In 2020, Honolulu Star- Advertiser reporter Andrew Gomes wryly noted in a news article that the Windward side’s “Stairway to Heaven” steep mountain trail was as popular as it was controversial.
His report on a City Council hearing noted that there were “as many people as there are stairs — close to 3,800 testifiers compared with 3,922 steps during the public meeting, and the overwhelming sentiment was to maintain the more than 50-year-old metal stairway.”
The controversy is something of a festival of good intentions as Council members and the city administration just can’t stop feeling the pain of both nature lovers and complaining neighbors.
If a dilemma is defined as “a difficult choice made between two or more alternatives, especially equally undesirable ones,” keeping or closing the Haiku Stairs trail up to the now-abandoned military facility provides municipal political players with a classic problem.
Former Mayor Kirk Caldwell came up with a plan for the Board of Water Supply, which at the time was in charge of the steep path complete with metal steps and guardrails, to preserve and maintain the facility.
More than 3,600 testified in support of keeping the stairs. The other side of the story, however, is that the hikers are also trespassing and going into dangerous, off-limits government areas, and through Kaneohe backyards and private property to reach the trail.
That plan didn’t hold — and last week Rick Blangiardi, the current mayor, doubled down on his decision to remove the metal access to the top of the Koolau peak.
“First and foremost this was a decision that when we came into office that we knew was hanging out there,” Blangiardi said at a Wednesday news conference, adding, “This decision was long overdue to be made.”
The problem isn’t that it was long coming; the sticky point is that firm decisions made today have a way of becoming unresolved controversies as the other side sounded off in opposition. Many hikers know they are trespassing and have learned to avoid posted guards and even the sometimes posted police.
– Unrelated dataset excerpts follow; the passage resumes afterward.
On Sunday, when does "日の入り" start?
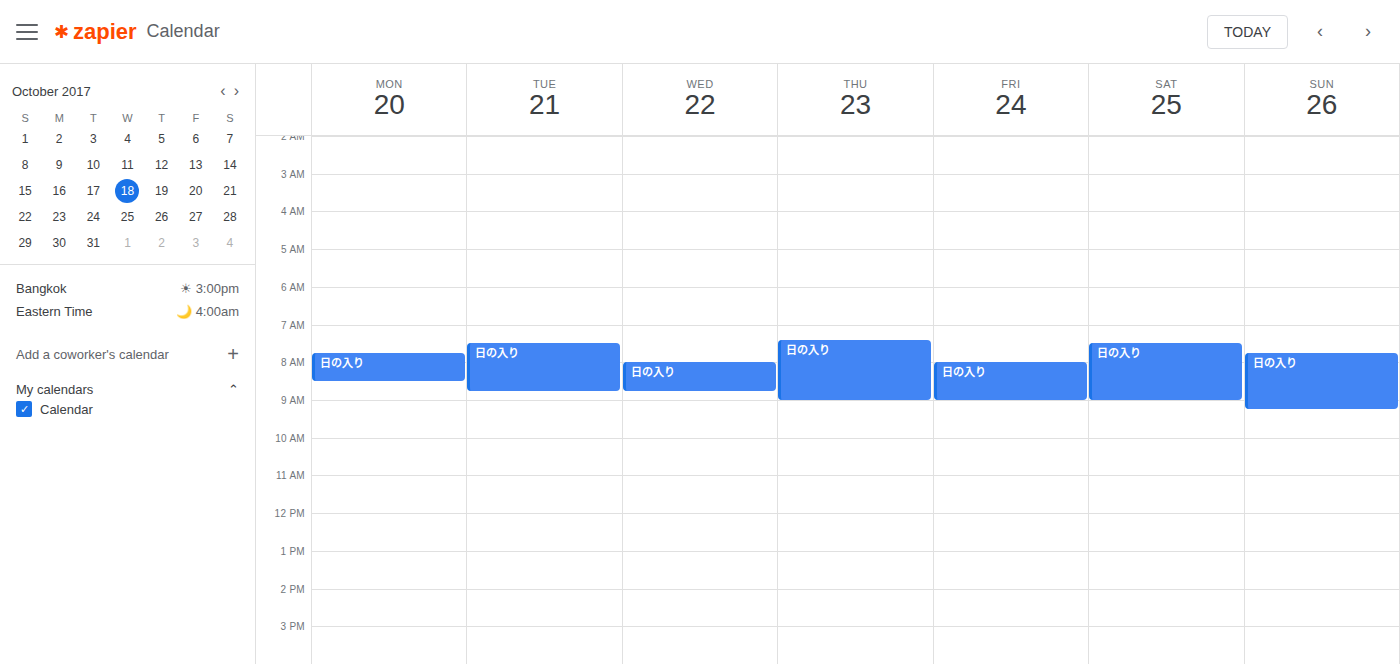
7:45 AM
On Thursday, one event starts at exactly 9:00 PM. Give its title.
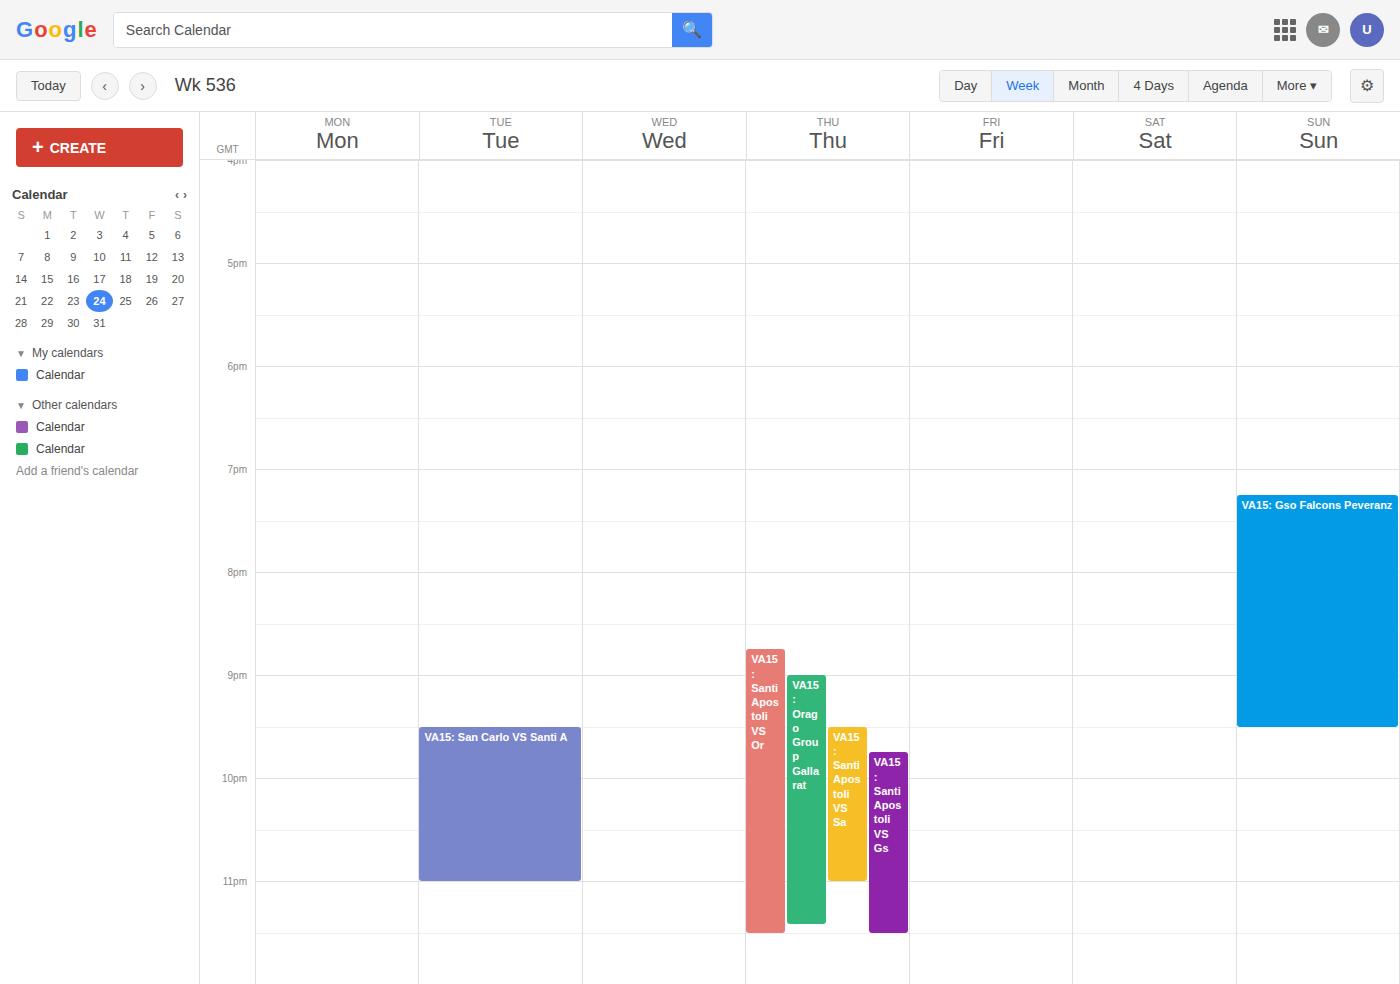
"VA15: Orago Group Gallarat"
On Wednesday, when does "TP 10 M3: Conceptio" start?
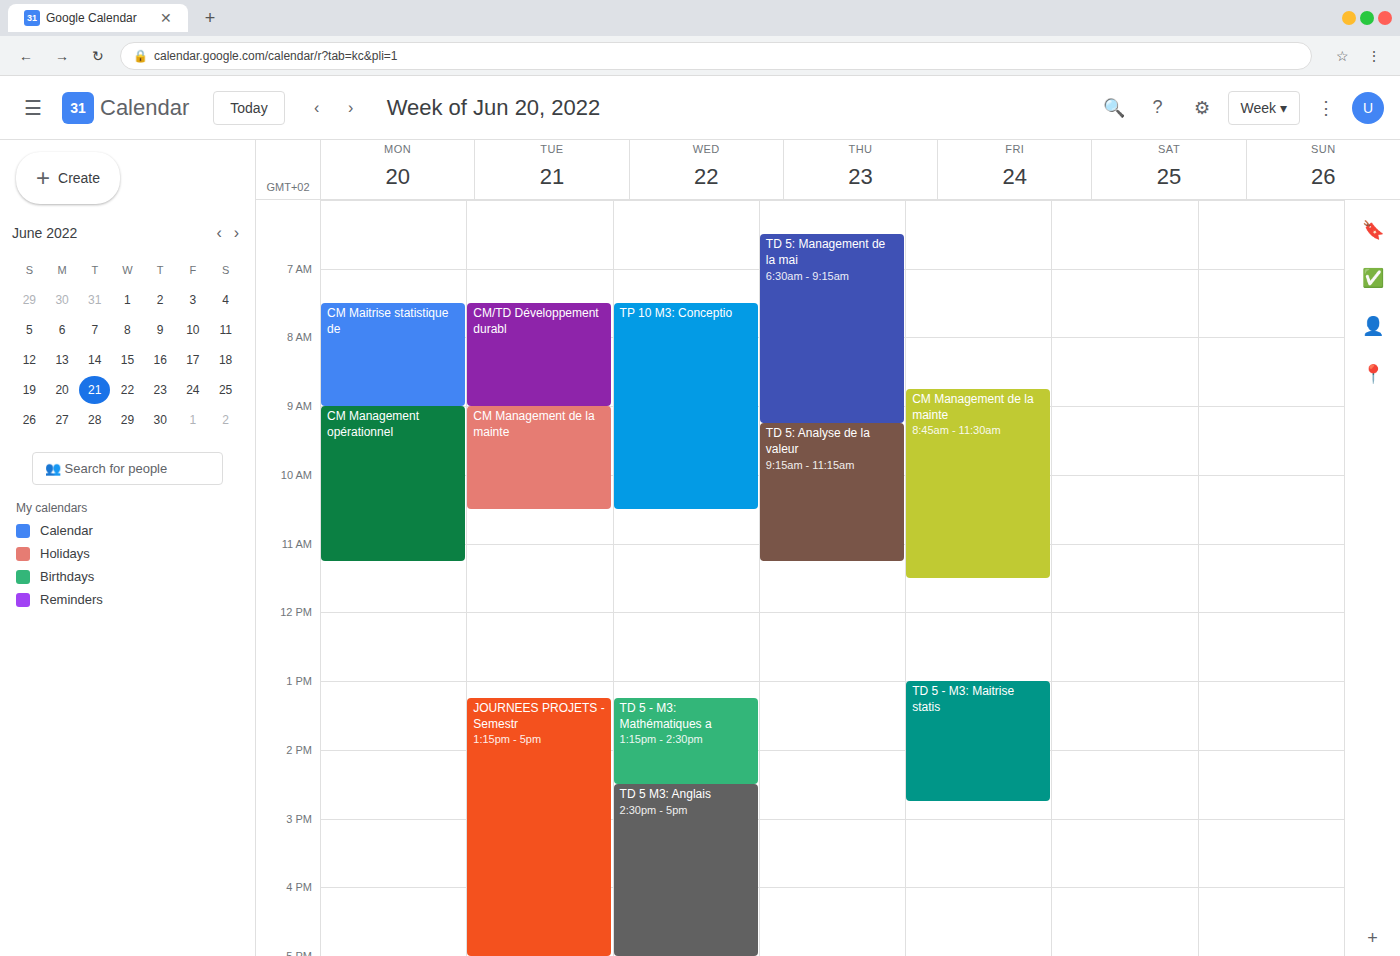
7:30 AM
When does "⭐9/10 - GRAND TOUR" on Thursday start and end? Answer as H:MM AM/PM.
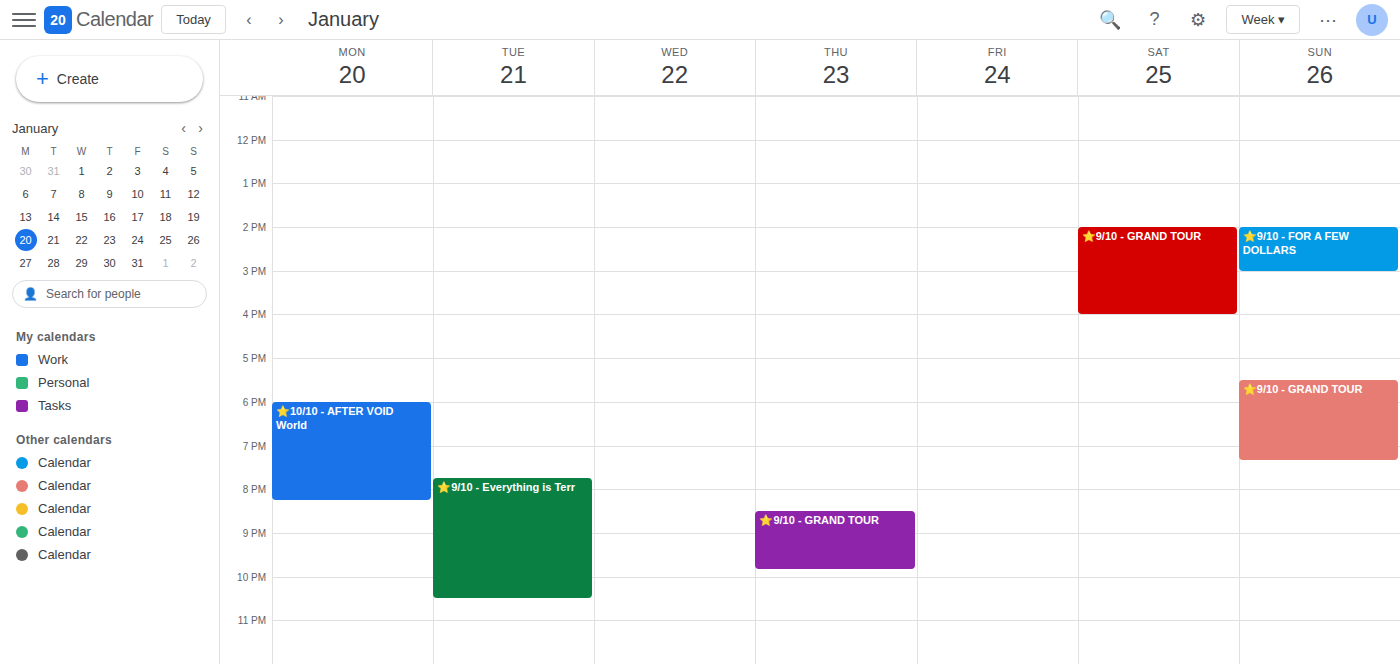
8:30 PM to 9:50 PM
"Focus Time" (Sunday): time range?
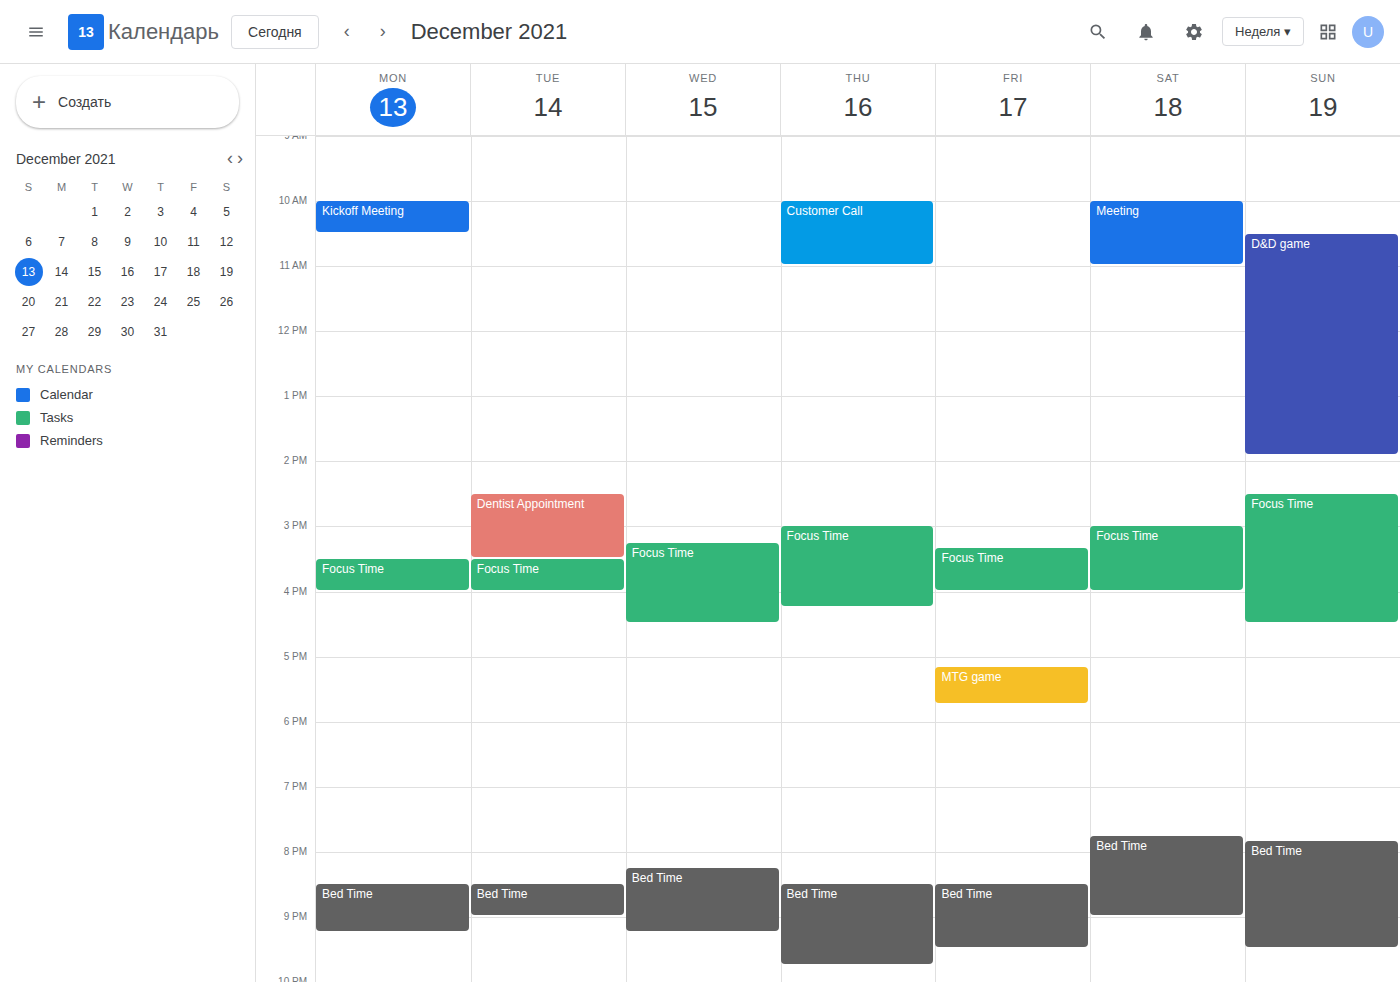
2:30 PM to 4:30 PM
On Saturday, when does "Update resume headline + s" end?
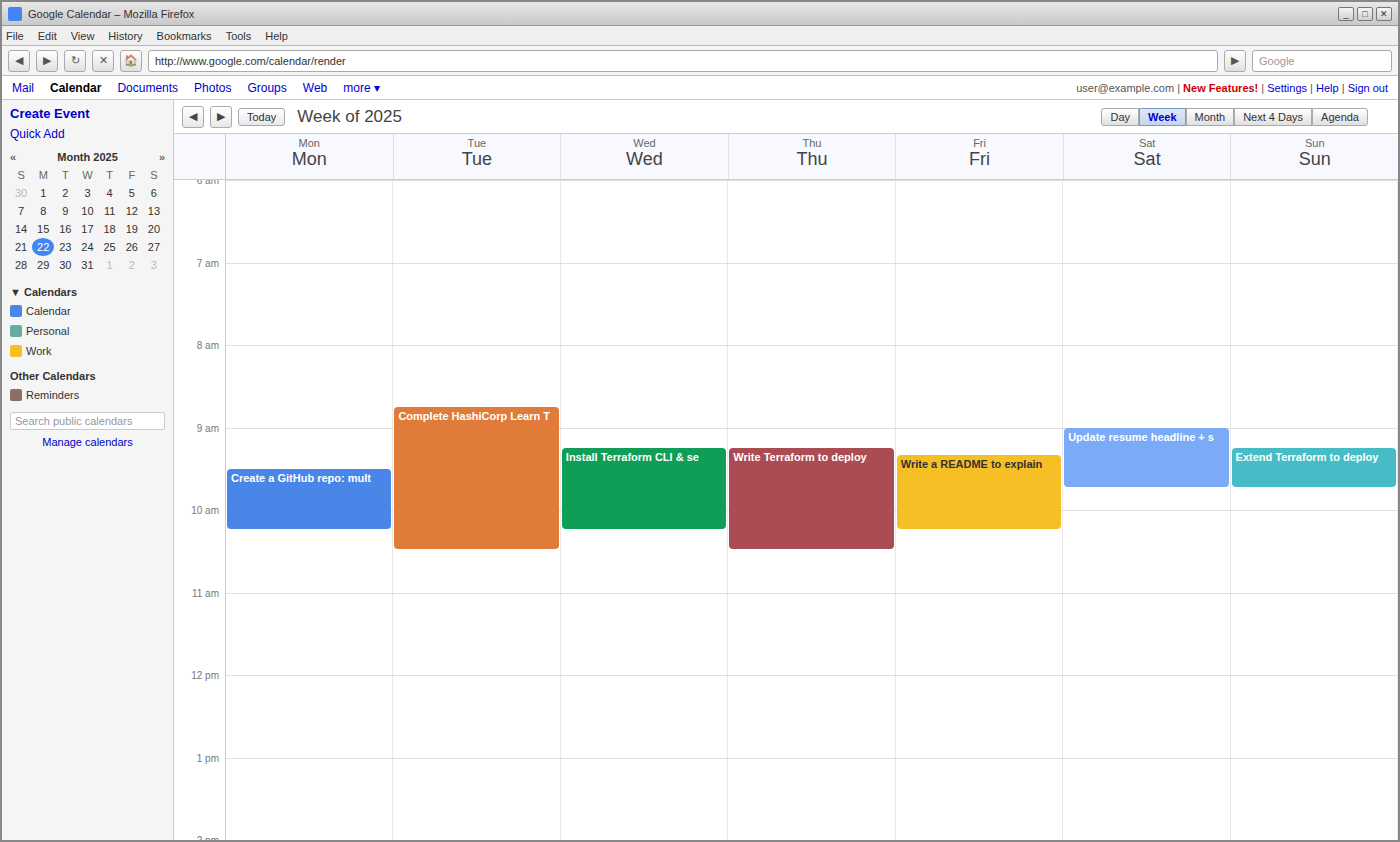
9:45 AM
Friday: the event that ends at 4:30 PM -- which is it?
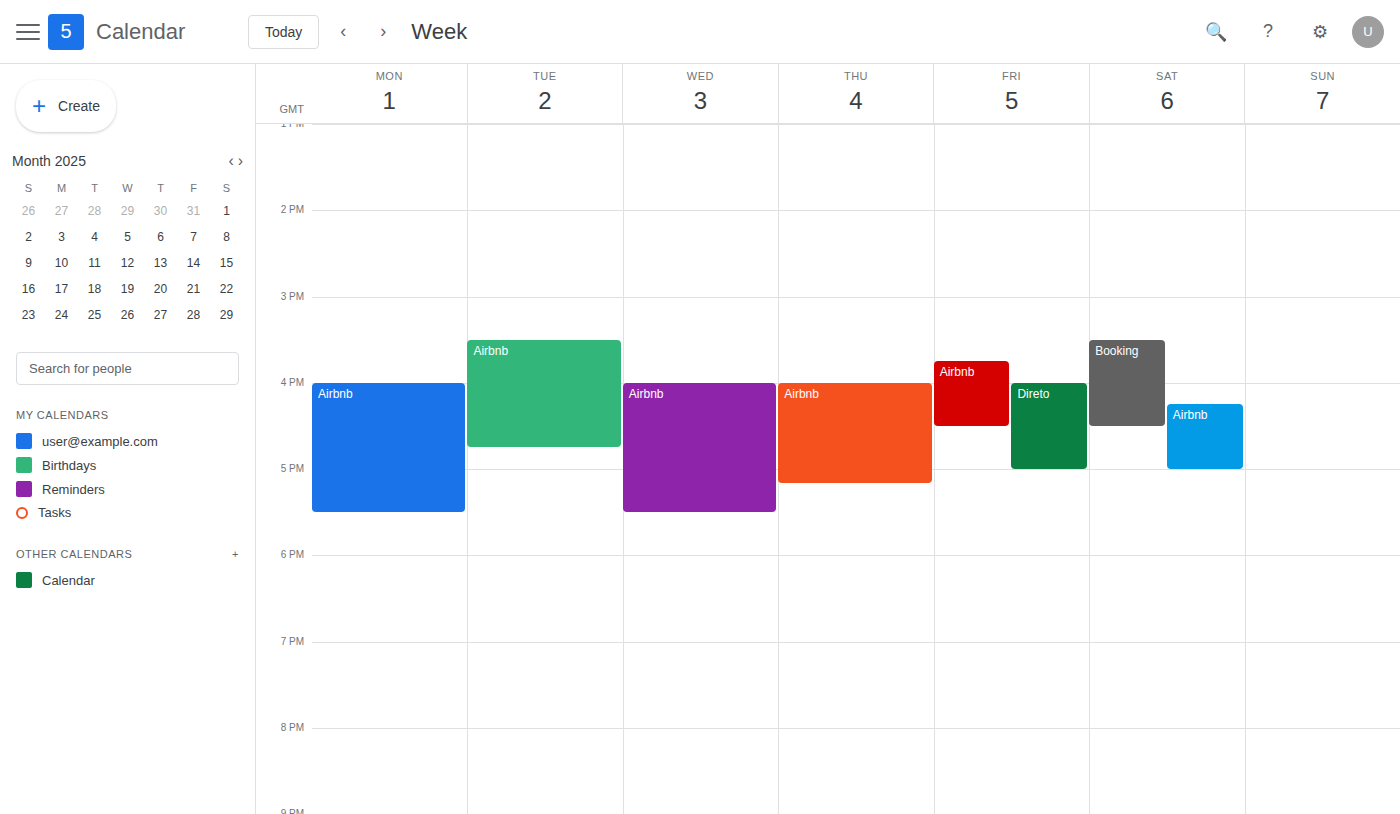
"Airbnb"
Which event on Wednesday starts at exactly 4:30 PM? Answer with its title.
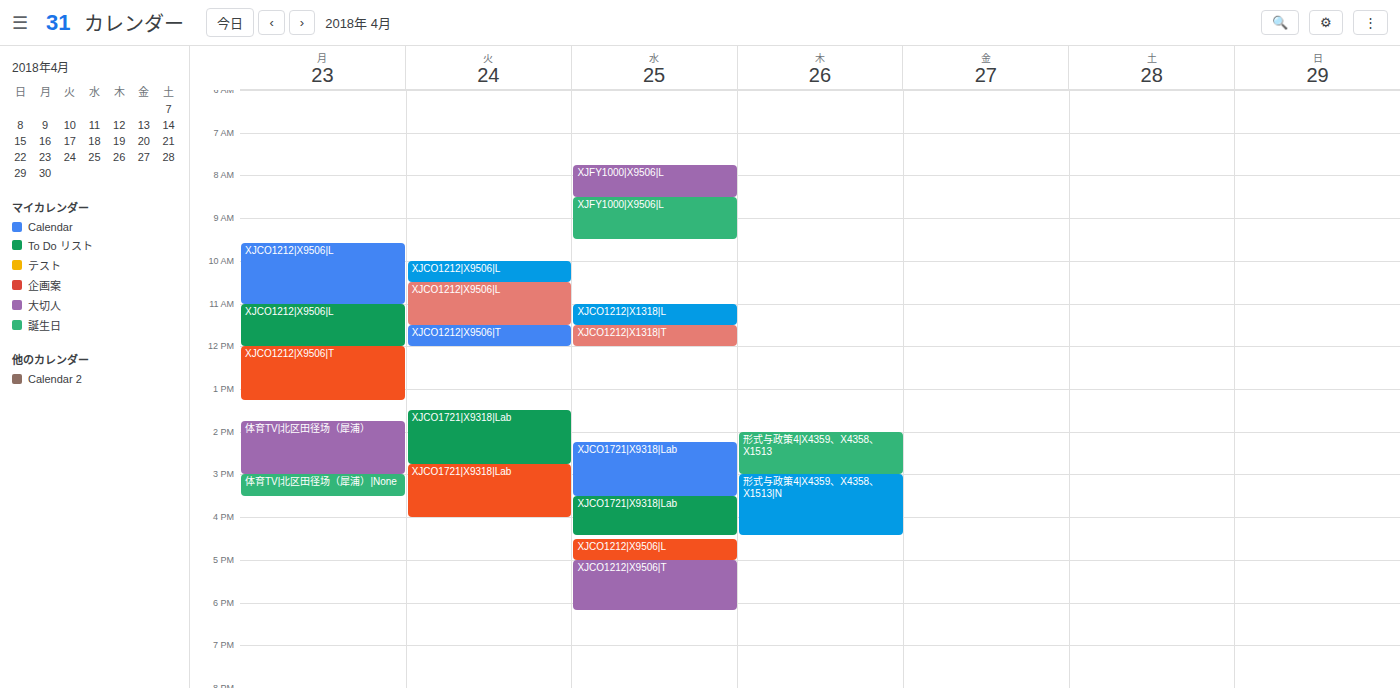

Hoping for a final, final decision was City Council Vice Chair Esther Kia‘aina. She represents the Council district included in the Haiku Stairs controversy and agrees, according to reports, that the time to remove the Haiku Stairs was at hand.
“As the mayor said, this was a very difficult, difficult decision. It is not a day of celebration. But I have to tell you it is a day that I welcome because it is a closure of an issue that has been kicked down the road for decades, and as far as I’m concerned we have collectively made a decision for the good of the community,” Kia‘aina said.
Still, a decision today sometimes becomes tomorrow’s revision.
Haiku Stairs, a pathway to heaven or a devil of a dilemma, is on a tall mountain with a popular trail reaching 2,000 feet into the clouds and an illegal hike. It is also one without real penalties for trespassing — all hikers have to do to hike is lace up their boots, no matter what the mayor says.